Favourite Films of 2012

28 December 2012

Hugo

I had a bit of fun this year keeping count of the number of films I watched and discovered that on average I saw six films per week. A large portion of my viewing was of films that received a theatrical release in Melbourne during 2012 and therefore qualify for the parameters in which I select my favourite films of the year. I saw over half the films that had a general release somewhere in Melbourne and while there are about 30 films that I still would like to catch up with, I feel fairly confident that I saw everything that would qualify for consideration for the list below.

I was tempted to not order or rank my favourites, but I changed my mind after another critic encouraged me to do so by saying that if there is one time during the year to be frivolous it is when compiling such lists. Besides, I’m calling these my favourite films – not making any claims about them being the best – so why not have fun?

Favourite ten films with a theatrical release in Melbourne, Australia in 2012:

1. Hugo (Martin Scorsese, 2011)

Hugo

Hugo is a perfect encapsulation of Scorsese the artist, film historian and pioneer – a technologically advanced 3D spectacle celebrating the craft and imagination of early cinema.’ Full review

 

2. Tinker Tailor Soldier Spy (Tomas Alfredson, 2011)

Tinker Tailor Soldier Spy

‘Everything about this film is economical – dialogue, acting style and visual style – so that from the very opening shot the audience are themselves playing the part of spies, attempting to piece together information and looking for clues.’ Full review

 

3. Weekend (Andrew Haigh, 2011)

Weekend

Weekend is one of the most impressive films ever made about love. Haigh’s confidence and intelligence as a filmmaker, has resulted in a sincere and emotionally engaging film.’ Full review

 

4. Holy Motors (Leos Carax, 2012)

Holy Motors

‘The very existence of a film like Holy Motors is cause for celebration. It demonstrates that playful can be profound, bewildering can be meaningful and randomness can have precision. It undermines so many cinematic conventions and yet is a loving tribute to cinema.’ Full review

 

5. The Deep Blue Sea (Terence Davies, 2011)

The Deep Blue Sea

The Deep Blue Sea best combines Davies’s representation of memory with a traditional narrative structure. The result is his finest film to date.’ Full review

 

6. Once Upon a Time in Anatolia (Bir zamanlar Anadolu’da, Nuri Bilge Ceylan, 2011)

☆ ☆ ☆

**Set exercise 1**.
In the 2012 favorite films list, how many films did the writer see per week on average?
**Set exercise 2**.
Reproduce the 2012 favorite films list word for word, starting with "I had a bit" and going on through "the list below.".
**Set exercise 3**.
Take the 2012 favorite films list further, picking up where it stops.
The items that follow have nothing to do with the 2012 favorite films list.

☆ ☆ ☆

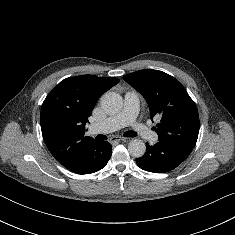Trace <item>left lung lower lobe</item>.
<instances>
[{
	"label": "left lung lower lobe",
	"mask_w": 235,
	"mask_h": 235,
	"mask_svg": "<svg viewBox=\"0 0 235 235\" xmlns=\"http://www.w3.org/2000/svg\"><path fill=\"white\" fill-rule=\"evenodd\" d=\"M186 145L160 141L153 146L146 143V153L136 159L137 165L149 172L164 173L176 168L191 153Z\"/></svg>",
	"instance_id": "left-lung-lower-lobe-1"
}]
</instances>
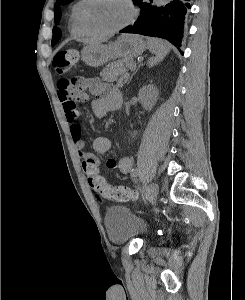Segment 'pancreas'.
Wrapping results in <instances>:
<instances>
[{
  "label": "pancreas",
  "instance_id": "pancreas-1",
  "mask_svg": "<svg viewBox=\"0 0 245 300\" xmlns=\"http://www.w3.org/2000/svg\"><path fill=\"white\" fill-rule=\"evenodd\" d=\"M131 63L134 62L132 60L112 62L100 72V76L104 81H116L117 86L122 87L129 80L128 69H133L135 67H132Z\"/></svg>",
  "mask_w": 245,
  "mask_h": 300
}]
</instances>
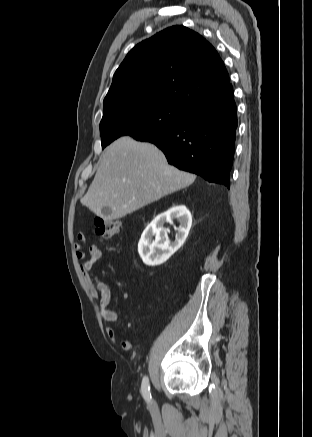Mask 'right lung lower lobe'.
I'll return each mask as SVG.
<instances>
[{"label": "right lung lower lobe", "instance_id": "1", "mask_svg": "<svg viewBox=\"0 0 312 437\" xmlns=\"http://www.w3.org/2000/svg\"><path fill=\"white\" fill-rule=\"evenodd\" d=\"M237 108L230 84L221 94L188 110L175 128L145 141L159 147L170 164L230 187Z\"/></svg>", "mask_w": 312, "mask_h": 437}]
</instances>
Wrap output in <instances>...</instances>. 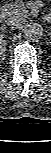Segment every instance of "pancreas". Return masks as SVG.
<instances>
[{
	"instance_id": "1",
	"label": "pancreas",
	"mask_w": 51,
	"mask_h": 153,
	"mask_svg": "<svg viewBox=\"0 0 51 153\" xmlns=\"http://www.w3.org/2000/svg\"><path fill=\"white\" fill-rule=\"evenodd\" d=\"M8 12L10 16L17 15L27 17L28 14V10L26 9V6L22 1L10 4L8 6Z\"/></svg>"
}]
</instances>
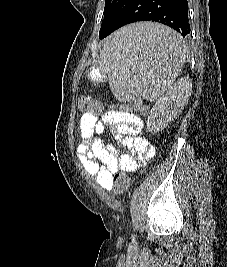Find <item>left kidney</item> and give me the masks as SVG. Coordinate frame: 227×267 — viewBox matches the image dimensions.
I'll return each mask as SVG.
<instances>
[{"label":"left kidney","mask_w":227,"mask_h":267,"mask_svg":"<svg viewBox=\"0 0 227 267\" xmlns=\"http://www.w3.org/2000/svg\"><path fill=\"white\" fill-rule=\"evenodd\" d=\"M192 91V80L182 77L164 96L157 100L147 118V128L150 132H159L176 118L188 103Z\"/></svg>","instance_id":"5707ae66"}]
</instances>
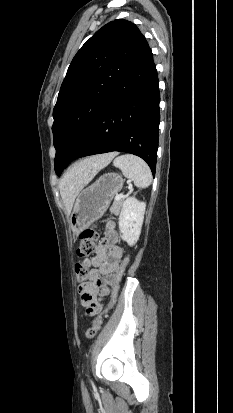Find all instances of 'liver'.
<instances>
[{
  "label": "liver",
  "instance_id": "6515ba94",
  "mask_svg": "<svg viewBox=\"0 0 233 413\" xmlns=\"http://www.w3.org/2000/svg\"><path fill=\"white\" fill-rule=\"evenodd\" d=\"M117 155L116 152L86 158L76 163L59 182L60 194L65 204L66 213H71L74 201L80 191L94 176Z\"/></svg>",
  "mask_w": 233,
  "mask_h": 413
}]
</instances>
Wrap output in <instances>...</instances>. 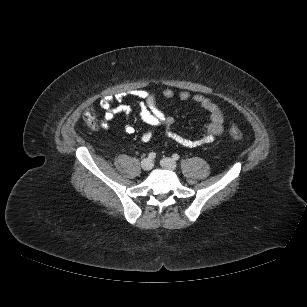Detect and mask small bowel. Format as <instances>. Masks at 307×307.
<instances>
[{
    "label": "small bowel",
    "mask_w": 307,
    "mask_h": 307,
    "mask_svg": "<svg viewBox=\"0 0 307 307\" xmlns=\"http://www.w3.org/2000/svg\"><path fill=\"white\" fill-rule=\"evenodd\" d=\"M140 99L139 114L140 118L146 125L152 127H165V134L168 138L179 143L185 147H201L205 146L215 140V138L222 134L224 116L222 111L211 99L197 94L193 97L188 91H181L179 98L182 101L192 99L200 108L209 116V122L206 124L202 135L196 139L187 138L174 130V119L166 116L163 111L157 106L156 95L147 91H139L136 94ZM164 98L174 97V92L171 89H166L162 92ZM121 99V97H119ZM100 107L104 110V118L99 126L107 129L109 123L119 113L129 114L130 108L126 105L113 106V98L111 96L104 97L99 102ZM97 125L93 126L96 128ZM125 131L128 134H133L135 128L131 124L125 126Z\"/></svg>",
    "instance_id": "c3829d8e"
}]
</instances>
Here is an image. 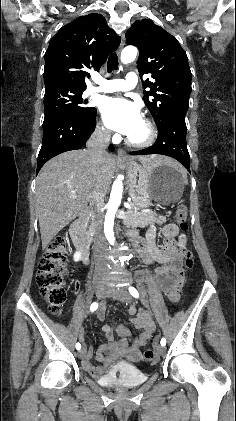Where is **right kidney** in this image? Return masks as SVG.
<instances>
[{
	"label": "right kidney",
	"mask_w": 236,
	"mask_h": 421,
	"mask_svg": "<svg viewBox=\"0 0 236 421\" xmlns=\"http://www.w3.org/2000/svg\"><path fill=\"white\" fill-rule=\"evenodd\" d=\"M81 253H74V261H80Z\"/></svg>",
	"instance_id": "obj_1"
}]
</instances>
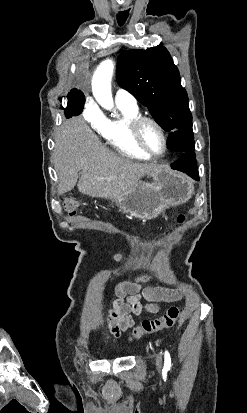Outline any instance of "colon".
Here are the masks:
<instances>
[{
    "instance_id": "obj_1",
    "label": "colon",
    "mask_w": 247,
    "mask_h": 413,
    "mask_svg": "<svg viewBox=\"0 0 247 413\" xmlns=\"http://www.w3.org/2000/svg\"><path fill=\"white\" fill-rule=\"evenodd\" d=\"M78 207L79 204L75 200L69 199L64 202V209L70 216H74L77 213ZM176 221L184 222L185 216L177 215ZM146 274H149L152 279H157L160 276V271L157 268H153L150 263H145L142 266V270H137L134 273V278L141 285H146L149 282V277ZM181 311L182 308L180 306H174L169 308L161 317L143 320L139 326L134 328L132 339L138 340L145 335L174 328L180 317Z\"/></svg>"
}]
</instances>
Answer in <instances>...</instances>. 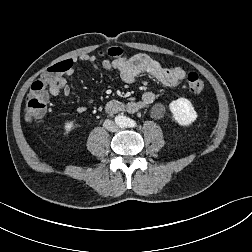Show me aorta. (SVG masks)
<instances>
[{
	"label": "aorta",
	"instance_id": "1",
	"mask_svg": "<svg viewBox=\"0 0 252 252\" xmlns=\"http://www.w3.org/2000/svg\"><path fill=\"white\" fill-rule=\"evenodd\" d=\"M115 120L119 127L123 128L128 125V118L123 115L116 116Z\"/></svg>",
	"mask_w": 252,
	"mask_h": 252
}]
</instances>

☆ ☆ ☆

**Expected output 1**.
Six films per week.

**Expected output 2**.
I had a bit of fun this year keeping count of the number of films I watched and discovered that on average I saw six films per week. A large portion of my viewing was of films that received a theatrical release in Melbourne during 2012 and therefore qualify for the parameters in which I select my favourite films of the year. I saw over half the films that had a general release somewhere in Melbourne and while there are about 30 films that I still would like to catch up with, I feel fairly confident that I saw everything that would qualify for consideration for the list below.

**Expected output 3**.
Once Upon a Time in Anatolia

‘An epic meditation on morality, civilisation, masculinity and how every generation suffers the sins of the one before it.’ Full review

 

7. Beasts of the Southern Wild  (Benh Zeitlin, 2012)

(Quvenzhané Wallis), (Gina Montana)

Beasts of the Southern Wild combines big scale ideas about the natural world and how humans relate to it, with a very personal and subjective portrayal of a young girl reconciling what is happening to her father and community.’ Full review

 

8. Lore (Cate Shortland, 2012)

Lore

‘Shortland has done an extraordinary job making such a bleak story into a deeply fulfilling and beautiful film. Lore is an impressionist survival film and an existential war film, and also something truly singular and remarkable.’ Full review

 

9. Killing Them Softly (Andrew Dominik, 2012)

Killing Them Softly

‘Incorporating several stunning stylised moments with a grim, gritty reality, Killing Them Softly is an engrossing vision of hell where status, money and image have become the ultimate goal and human life is just another commodity to be traded.’ Full review

 

10. Frankenweenie (Tim Burton, 2012)

Frankenweenie

‘A tribute to the type of cinema and cinematic techniques that originally inspired Burton, while growing up as something of an outsider in suburban California during the 1960s and 1970s, finding solace in monster movies and animation.’ Full review

Honourable mentions:

11. Searching for Sugar Man (Malik Bendjelloul, 2012)

12. The Master (Paul Thomas Anderson, 2012)

13. Shame (Steve McQueen, 2011)

14. The Sessions (Ben Lewin, 2012)

15. Margaret (Kenneth Lonergan, 2011)

16. The Kid with a Bike (Le gamin au vélo, Jean-Pierre Dardenne and Luc Dardenne, 2011)

17. A Separation (Jodaeiye Nader az Simin, Asghar Farhadi, 2011)

18. The Interrupters (Steve James, 2011)

19. The Grey (Joe Carnahan, 2012)

20. Berberian Sound Studio (Peter Strickland, 2012)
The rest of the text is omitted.